Apple Inc. (NASDAQ:AAPL) recently posted the ruling results as their apology on their UK website. Here is the official apology:
Samsung/Apple UK Judgement:
On 9th July 2012 the High Court of Justice of England and Wales ruled that Samsung Electronic(UK) Limited’s Galaxy Tablet Computer, namely the Galaxy Tab 10.1, Tab 8.9 and Tab 7.7 do not infringe Apple’s registered design No. 0000181607-0001. A copy of the full judgment of the Highcourt is available on the following link www.bailii.org/ew/cases/EWHC/Patents/2012/1882.html.
In the ruling, the judge made several important points comparing the designs of the Apple and Samsung products:
“The extreme simplicity of the Apple design is striking. Overall it has undecorated flat surfaces with a plate of glass on the front all the way out to a very thin rim and a blank back. There is a crisp edge around the rim and a combination of curves, both at the corners and the sides. The design looks like an object the informed user would want to pick up and hold. It is an understated, smooth and simple product. It is a cool design.”

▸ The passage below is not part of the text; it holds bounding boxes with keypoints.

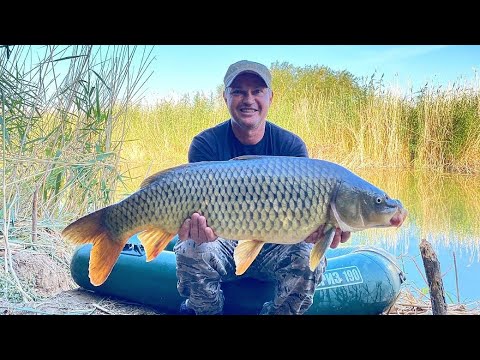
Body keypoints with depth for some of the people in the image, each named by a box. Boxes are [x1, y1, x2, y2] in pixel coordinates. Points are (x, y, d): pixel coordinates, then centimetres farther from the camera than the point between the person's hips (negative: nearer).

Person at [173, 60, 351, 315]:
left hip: (273, 246, 1)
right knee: (190, 252, -31)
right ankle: (207, 311, 2)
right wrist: (197, 227, -47)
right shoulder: (206, 144, -11)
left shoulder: (292, 146, -8)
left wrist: (316, 228, -42)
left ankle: (276, 313, 2)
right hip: (223, 242, 0)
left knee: (310, 259, -28)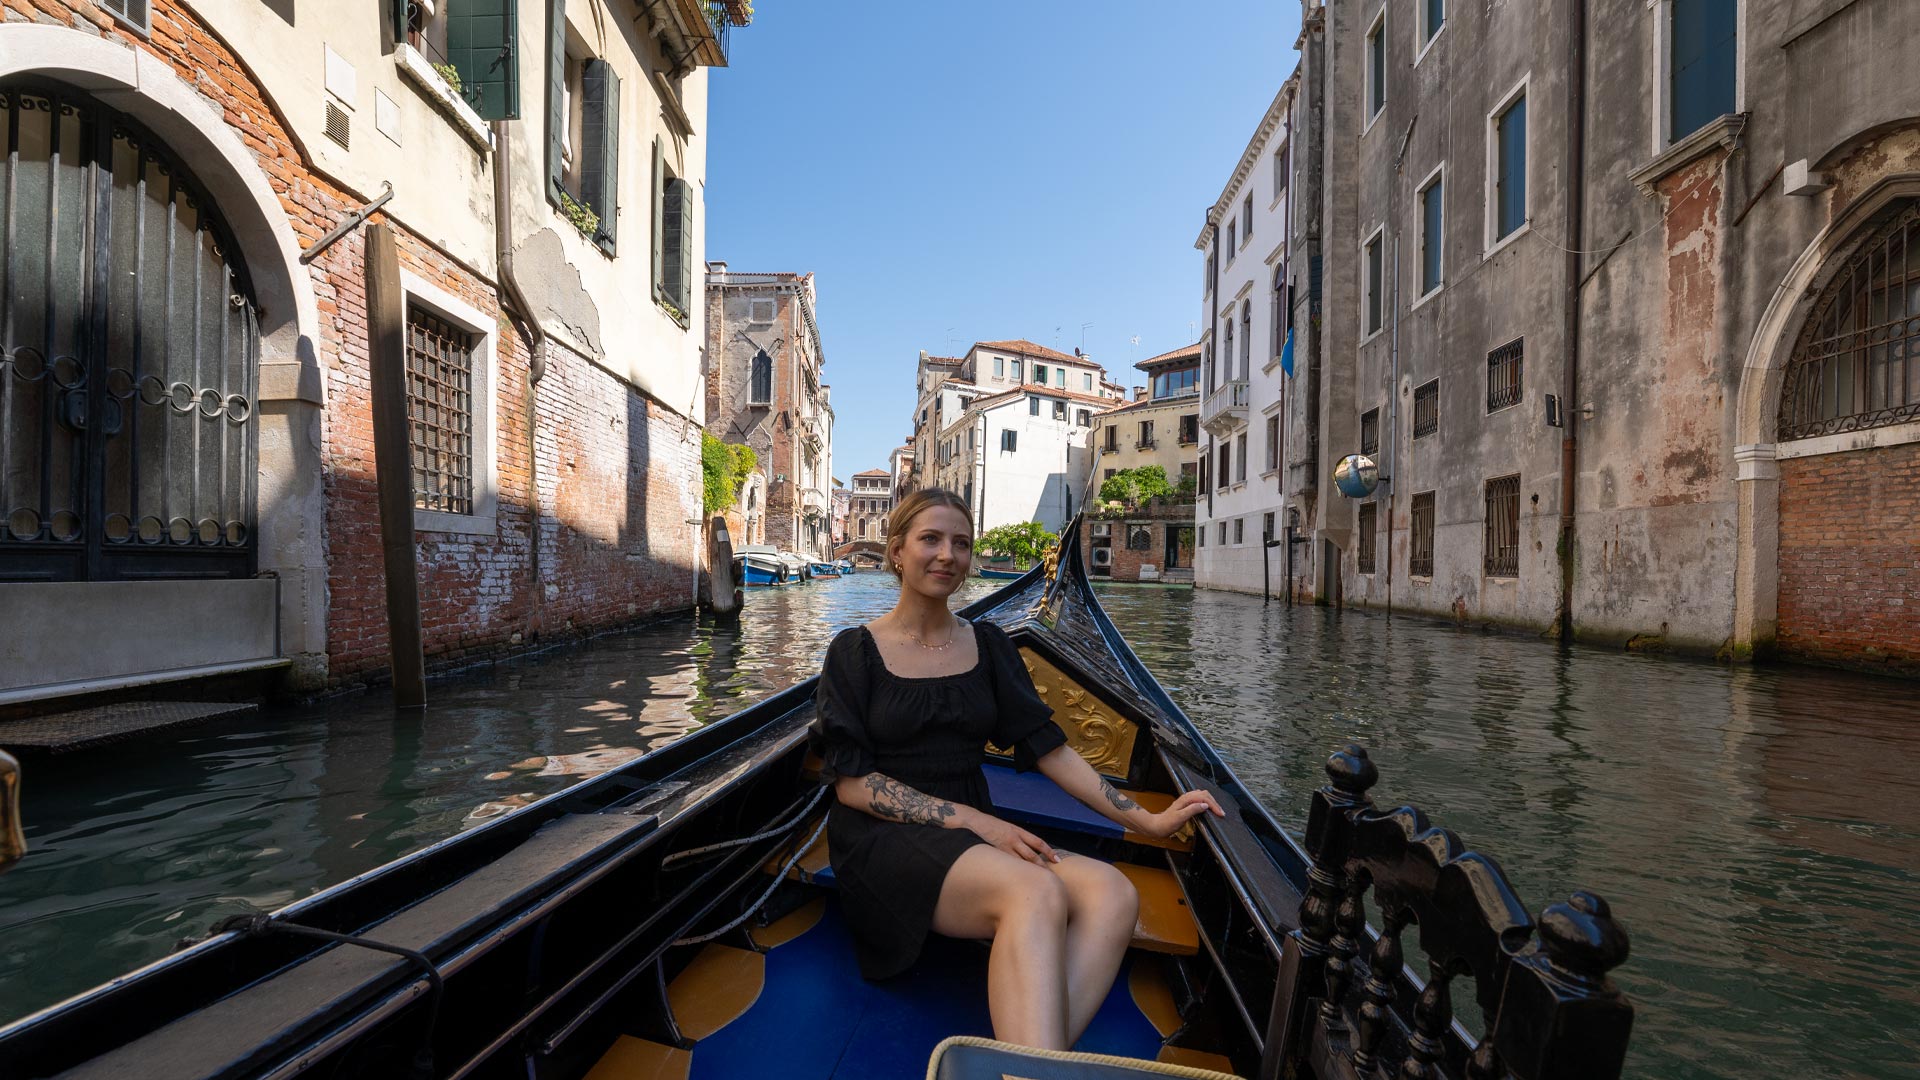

“The informed user’s overall impression of each of the Samsung Galaxy Tablets is the following. From the front they belong to the family which includes the Apple design; but the Samsung products are very thin, almost insubstantial members of that family with unusual details on the back. They do not have the same understated and extreme simplicity which is possessed by the Apple design. They are not as cool.”
That Judgment has effect throughout the European Union and was upheld by the Court of Appeal on 18 October 2012. A copy of the Court of Appeal’s judgment is available on the following link www.bailii.org/ew/cases/EWCA/Civ/2012/1339.html. There is no injunction in respect of the registered design in force anywhere in Europe.
However, in a case tried in Germany regarding the same patent, the court found that Samsung engaged in unfair competition by copying the iPad design. A U.S. jury also found Samsung guilty of infringing on Apple’s design and utility patents, awarding over one billion U.S. dollars in damages to Apple Inc. So while the U.K. court did not find Samsung guilty of infringement, other courts have recognized that in the course of creating its Galaxy tablet, Samsung willfully copied Apple’s far more popular iPad.
It’s evident that the Apple Inc. (NASDAQ:AAPL) vs. Samsung saga is far from over.